#### Records shown
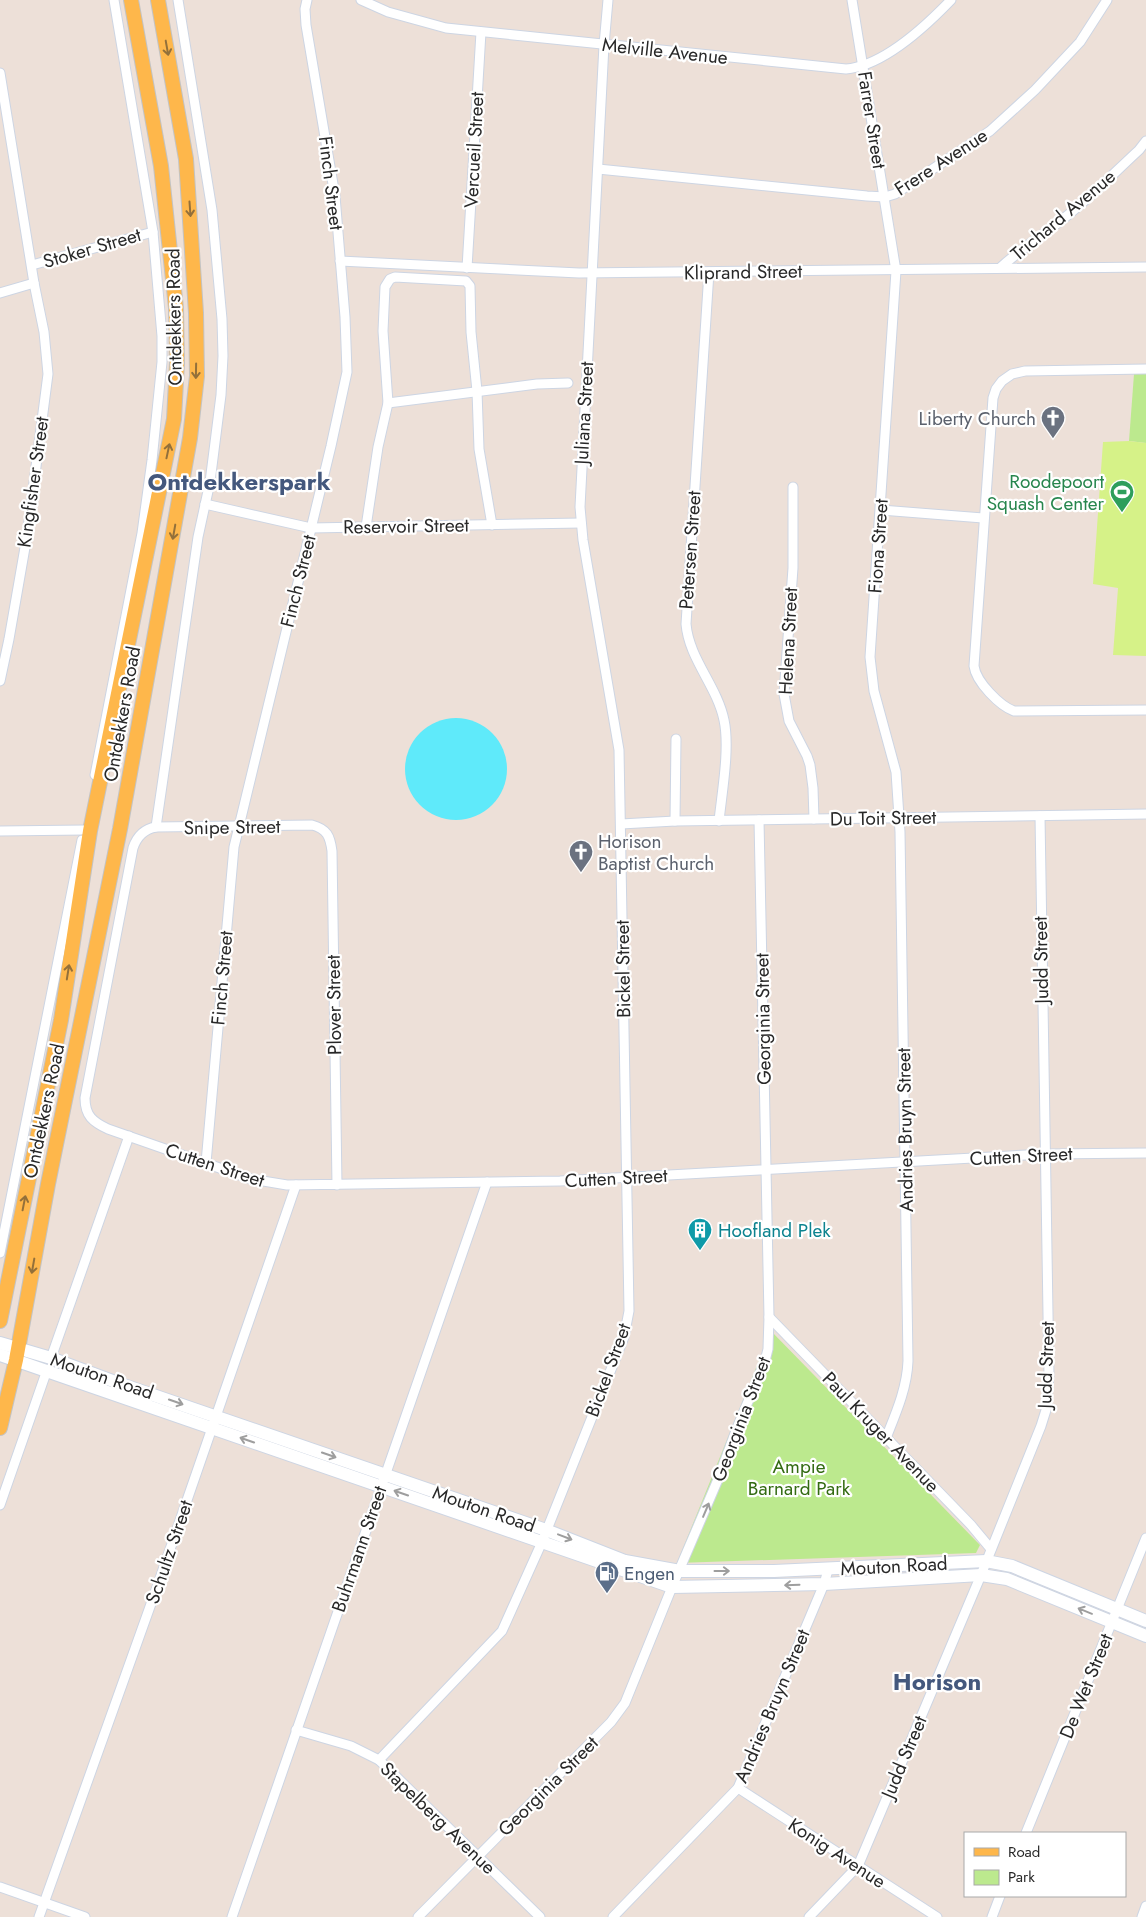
<svg xmlns="http://www.w3.org/2000/svg" width="1146" height="1917" font-family="Jost,sans-serif">
<style>
.green{fill:#bce98e}
.pitch{fill:#d6f288}
.water{fill:#5feafa}
.lines{fill:none;stroke-linecap:round;stroke-linejoin:round}
.street-casing{stroke:#cdd5e3;stroke-width:11}
.secondary-casing{stroke:#cdd5e3;stroke-width:14}
.primary-casing{stroke:#c3c3c3;stroke-width:16}
.street{stroke:#fff;stroke-width:9}
.secondary{stroke:#fff;stroke-width:12}
.primary{stroke:#feb74b;stroke-width:14}
.oneway{stroke:#93703a}
.oneway2{stroke:#9e9e9e}
.labels{text-anchor:middle;dominant-baseline:central;stroke-width:4.5;stroke-linejoin:round;paint-order:stroke}
.street-label{font-size:19px;fill:#282828;stroke:#fff}
.worship-label{font-size:19px;fill:#5b616d;stroke:#fff;text-anchor:end}
.leisure-label{font-size:19px;fill:#27864d;stroke:#fff;text-anchor:end}
.culture-label{font-size:19px;fill:#0d838f;stroke:#fff;text-anchor:start}
.park-label{font-size:19px;fill:#336b12;stroke:#fff}
.service-label{font-size:19px;fill:#4e5e75;stroke:#fff;text-anchor:start}
.district-label{font-size:24px;font-weight:bold;fill:#44587d;stroke:#fff}
</style>
<rect width="100%" height="100%" fill="#ede0d8"/>
<g class="green">
<polygon points="1134,374 1146,374 1146,443 1129,441"/>
<polygon points="771,1331 980,1545 976,1553 677,1563"/>
</g>
<polygon class="pitch" points="1129,441 1146,443 1146,656 1113,655 1118,588 1093,584 1103,442"/>
<circle class="water" cx="456" cy="769" r="51"/>
<g class="lines">
<defs>
<g id="street">
<path d="M361,0L388,12L446,28L846,69C884,66 926,26 951,0"/>
<path d="M852,0L896,271L870,657L874,691L896,772L900,832L908,1361C907,1388 896,1413 886,1438"/>
<polyline points="0,73 34,283 44,332 48,374 27,536 9,639 0,681"/>
<polyline points="598,169 867,196 885,197 895,194 990,131 1035,90 1080,42 1107,0"/>
<polyline points="340,261 579,273 1146,267"/>
<polyline points="32,265 153,232"/>
<path d="M1001,267C1022,248 1046,233 1068,215C1093,195 1115,172 1139,150L1146,141"/>
<polyline points="467,268 481,32"/>
<path d="M709,272L686,624C689,659 717,686 724,720C730,748 722,792 719,821"/>
<polyline points="0,293 34,283"/>
<path d="M1146,369L1025,371L1012,374L1002,381L996,389L993,398L974,666C976,682 1000,706 1014,711L1146,710"/>
<polyline points="388,403 537,384 568,383"/>
<polyline points="793,487 793,568 784,694 789,721 807,756 810,765 813,788 814,819"/>
<polyline points="205,504 311,528 581,523"/>
<polyline points="881,510 983,518"/>
<polyline points="366,527 378,447 388,403 383,331 385,287 390,279 395,277 466,281 470,286 471,332 477,391 479,449 492,525"/>
<polyline points="95,775 142,533 152,460 162,362 162,336 153,232 114,0"/>
<polyline points="675,821 676,739"/>
<polyline points="621,824 675,821 1146,814"/>
<polyline points="156,827 198,537 210,482 221,395 223,356 222,319 212,210 178,0"/>
<polyline points="0,831 84,830"/>
<polyline points="206,1163 234,847 331,446 347,372 345,317 335,196 306,25 305,9 307,0"/>
<path d="M337,1185L332,851C330,836 327,829 312,825L156,827C144,829 137,836 133,848L85,1098C85,1116 93,1122 108,1129L251,1179L287,1185L560,1181L1045,1154L1146,1153"/>
<polyline points="0,1253 82,840"/>
<polyline points="769,1317 971,1525 991,1549"/>
<polyline points="51,1358 129,1136"/>
<polyline points="0,1505 47,1370"/>
<polyline points="296,1730 351,1746 379,1760 540,1917"/>
<polyline points="379,1760 502,1631 542,1542 624,1337 629,1311 619,750 583,540 580,507 604,45 608,0"/>
<polyline points="738,1788 937,1917"/>
<polyline points="1026,1833 1146,1538"/>
<polyline points="0,1887 85,1917"/>
<polyline points="39,1917 157,1587 296,1185"/>
<polyline points="232,1917 487,1182"/>
<polyline points="418,1917 611,1722 625,1703 672,1587 719,1477 737,1428 765,1361 768,1349 769,1317 759,820"/>
<polyline points="613,1917 738,1788 824,1584 828,1570"/>
<polyline points="809,1917 858,1866 981,1575 1041,1426 1046,1410 1049,1376 1040,816"/>
<polyline points="992,1917 1000,1896"/>
<polyline points="1142,1917 1146,1906"/>
</g>
<g id="secondary">
<polyline points="0,1343 51,1358 121,1384 546,1530 625,1561 680,1571 774,1571 986,1561 1012,1566 1146,1621"/>
<polyline points="0,1355 672,1587 824,1584 981,1575 1007,1579 1146,1636"/>
</g>
<g id="primary">
<polyline points="0,1321 61,1020 90,831 174,419 177,363 176,308 161,166 131,0"/>
<polyline points="0,1428 16,1360 48,1184 120,829 190,438 197,376 196,313 186,159 158,0"/>
</g>
</defs>
<use href="#street" class="street-casing"/>
<use href="#secondary" class="secondary-casing"/>
<use href="#primary" class="primary-casing"/>
<use href="#street" class="street"/>
<use href="#secondary" class="secondary"/>
<use href="#primary" class="primary"/>
</g>
<defs><path id="oneway-shaft" d="M-6 0H5M1.5-3L5.5 0L1.5 3" fill="none" stroke-width="1.6" stroke-linecap="round" stroke-linejoin="round" transform="scale(1.25)"/></defs>
<g class="oneway">
<use href="#oneway-shaft" transform="translate(167 48) rotate(80)"/>
<use href="#oneway-shaft" transform="translate(190 209) rotate(86)"/>
<use href="#oneway-shaft" transform="translate(196 371) rotate(91)"/>
<use href="#oneway-shaft" transform="translate(168 451) rotate(-78)"/>
<use href="#oneway-shaft" transform="translate(174 532) rotate(100)"/>
<use href="#oneway-shaft" transform="translate(68 972) rotate(-81)"/>
<use href="#oneway-shaft" transform="translate(24 1203) rotate(-79)"/>
<use href="#oneway-shaft" transform="translate(33 1266) rotate(100)"/>
</g>
<g class="oneway2">
<use href="#oneway-shaft" transform="translate(176 1402) rotate(19)"/>
<use href="#oneway-shaft" transform="translate(247 1440) rotate(-161)"/>
<use href="#oneway-shaft" transform="translate(329 1455) rotate(19)"/>
<use href="#oneway-shaft" transform="translate(401 1493) rotate(-161)"/>
<use href="#oneway-shaft" transform="translate(706 1510) rotate(-67)"/>
<use href="#oneway-shaft" transform="translate(565 1537) rotate(21)"/>
<use href="#oneway-shaft" transform="translate(722 1571)"/>
<use href="#oneway-shaft" transform="translate(792 1585) rotate(178)"/>
<use href="#oneway-shaft" transform="translate(1085 1611) rotate(-158)"/>
</g>
<defs>
<symbol id="church-pin" viewBox="-11 -11 22 30"><path d="M0 17L-7.5 6A9.5 9.5 0 1 1 7.5 6Z" fill="#6b7280" stroke="#fff"/><path d="M-1.2-6h2.4v3.5h3.3v2.4h-3.3V6h-2.4V-.1h-3.3v-2.4h3.3Z" fill="#fff"/></symbol>
<symbol id="stadium-pin" viewBox="-11 -11 22 30"><path d="M0 17L-7.5 6A9.5 9.5 0 1 1 7.5 6Z" fill="#2e9e5b" stroke="#fff"/><path d="M0-5a6.5 5 0 1 0 0 10a6.5 5 0 1 0 0-10ZM-3.5-1.8h7v3.6h-7Z" fill="#fff"/></symbol>
<symbol id="building-pin" viewBox="-11 -11 22 30"><path d="M0 17L-7.5 6A9.5 9.5 0 1 1 7.5 6Z" fill="#0f9aa8" stroke="#fff"/><path d="M-4-6H4V6H1V3H-1V6H-4ZM-2.5-4.3h1.7v1.8h-1.7ZM.8-4.3h1.7v1.8H.8ZM-2.5-1h1.7V.8h-1.7ZM.8-1h1.7V.8H.8Z" fill="#fff"/></symbol>
<symbol id="fuel-pin" viewBox="-11 -11 22 30"><path d="M0 17L-7.5 6A9.5 9.5 0 1 1 7.5 6Z" fill="#5c6f8a" stroke="#fff"/><path d="M-5.5-6h7V0h2V4h1.3V-2.5L3-4.5l.8-.8L6-3V5H2.5V1h-1V6h-7ZM-4.2-4.7v3.2H.2V-4.7Z" fill="#fff"/></symbol>
</defs>
<g fill-rule="evenodd">
<use href="#church-pin" x="1039" y="404" width="28" height="38"/>
<use href="#stadium-pin" x="1108" y="478" width="28" height="38"/>
<use href="#church-pin" x="567" y="838" width="28" height="38"/>
<use href="#building-pin" x="686" y="1216" width="28" height="38"/>
<use href="#fuel-pin" x="593" y="1559" width="28" height="38"/>
</g>
<g class="labels">
<g class="street-label">
<text transform="translate(665 51) rotate(6)">Melville Avenue</text>
<text transform="translate(872 120) rotate(81)">Farrer Street</text>
<text transform="translate(474 150) rotate(-87)">Vercueil Street</text>
<text transform="translate(941 162) rotate(-33)">Frere Avenue</text>
<text transform="translate(331 183) rotate(83)">Finch Street</text>
<text transform="translate(1063 215) rotate(-40)">Trichard Avenue</text>
<text transform="translate(92 248) rotate(-16)">Stoker Street</text>
<text transform="translate(743 272) rotate(-1)">Kliprand Street</text>
<text transform="translate(174 317) rotate(-91)">Ontdekkers Road</text>
<text transform="translate(584 413) rotate(-87)">Juliana Street</text>
<text transform="translate(33 482) rotate(-82)">Kingfisher Street</text>
<text transform="translate(406 526) rotate(-1)">Reservoir Street</text>
<text transform="translate(878 546) rotate(-86)">Fiona Street</text>
<text transform="translate(690 550) rotate(-86)">Petersen Street</text>
<text transform="translate(298 581) rotate(-76)">Finch Street</text>
<text transform="translate(788 641) rotate(-87)">Helena Street</text>
<text transform="translate(122 714) rotate(-80)">Ontdekkers Road</text>
<text transform="translate(883 818) rotate(-1)">Du Toit Street</text>
<text transform="translate(232 827) rotate(-1)">Snipe Street</text>
<text transform="translate(1041 960) rotate(-91)">Judd Street</text>
<text transform="translate(623 969) rotate(-91)">Bickel Street</text>
<text transform="translate(222 978) rotate(-85)">Finch Street</text>
<text transform="translate(334 1005) rotate(-91)">Plover Street</text>
<text transform="translate(763 1019) rotate(-91)">Georginia Street</text>
<text transform="translate(44 1111) rotate(-78)">Ontdekkers Road</text>
<text transform="translate(905 1130) rotate(-91)">Andries Bruyn Street</text>
<text transform="translate(1021 1156) rotate(-3)">Cutten Street</text>
<text transform="translate(215 1165) rotate(18)">Cutten Street</text>
<text transform="translate(616 1178) rotate(-3)">Cutten Street</text>
<text transform="translate(1046 1365) rotate(-88)">Judd Street</text>
<text transform="translate(608 1370) rotate(-70)">Bickel Street</text>
<text transform="translate(102 1376) rotate(19)">Mouton Road</text>
<text transform="translate(741 1419) rotate(-69)">Georginia Street</text>
<text transform="translate(881 1432) rotate(46)">Paul Kruger Avenue</text>
<text transform="translate(484 1509) rotate(19)">Mouton Road</text>
<text transform="translate(359 1549) rotate(-71)">Buhrmann Street</text>
<text transform="translate(169 1552) rotate(-71)">Schultz Street</text>
<text transform="translate(894 1566) rotate(-3)">Mouton Road</text>
<text transform="translate(1086 1686) rotate(-68)">De Wet Street</text>
<text transform="translate(772 1706) rotate(-67)">Andries Bruyn Street</text>
<text transform="translate(904 1757) rotate(-67)">Judd Street</text>
<text transform="translate(548 1786) rotate(-45)">Georginia Street</text>
<text transform="translate(438 1818) rotate(44)">Stapelberg Avenue</text>
<text transform="translate(837 1853) rotate(33)">Konig Avenue</text>
</g>
<g class="worship-label">
<text x="1036" y="418">Liberty Church</text>
<text x="598" y="841" text-anchor="start">Horison<tspan x="598" dy="22">Baptist Church</tspan></text>
</g>
<g class="leisure-label">
<text x="1104" y="481">Roodepoort<tspan x="1104" dy="22">Squash Center</tspan></text>
</g>
<g class="culture-label">
<text x="718" y="1230">Hoofland Plek</text>
</g>
<g class="park-label">
<text x="799" y="1466">Ampie<tspan x="799" dy="22">Barnard Park</tspan></text>
</g>
<g class="service-label">
<text x="624" y="1573">Engen</text>
</g>
<g class="district-label">
<text x="239" y="481">Ontdekkerspark</text>
<text x="937" y="1681">Horison</text>
</g>
</g>
<rect x="964" y="1832" width="162" height="65" fill="#ffffff" stroke="#a9a9a9"/>
<rect x="974" y="1848" width="25" height="8" fill="#feb74b" stroke="#a9a9a9"/>
<text x="1008" y="1857" font-size="15" fill="#282828">Road</text>
<rect x="974" y="1870" width="25" height="15" fill="#bce98e" stroke="#a9a9a9"/>
<text x="1008" y="1882" font-size="15" fill="#282828">Park</text>
</svg>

#### Exercise requirements
Working from the material above, tally how many lines hold the string "Bruyn". The number is all that is needed.

#### Task result
2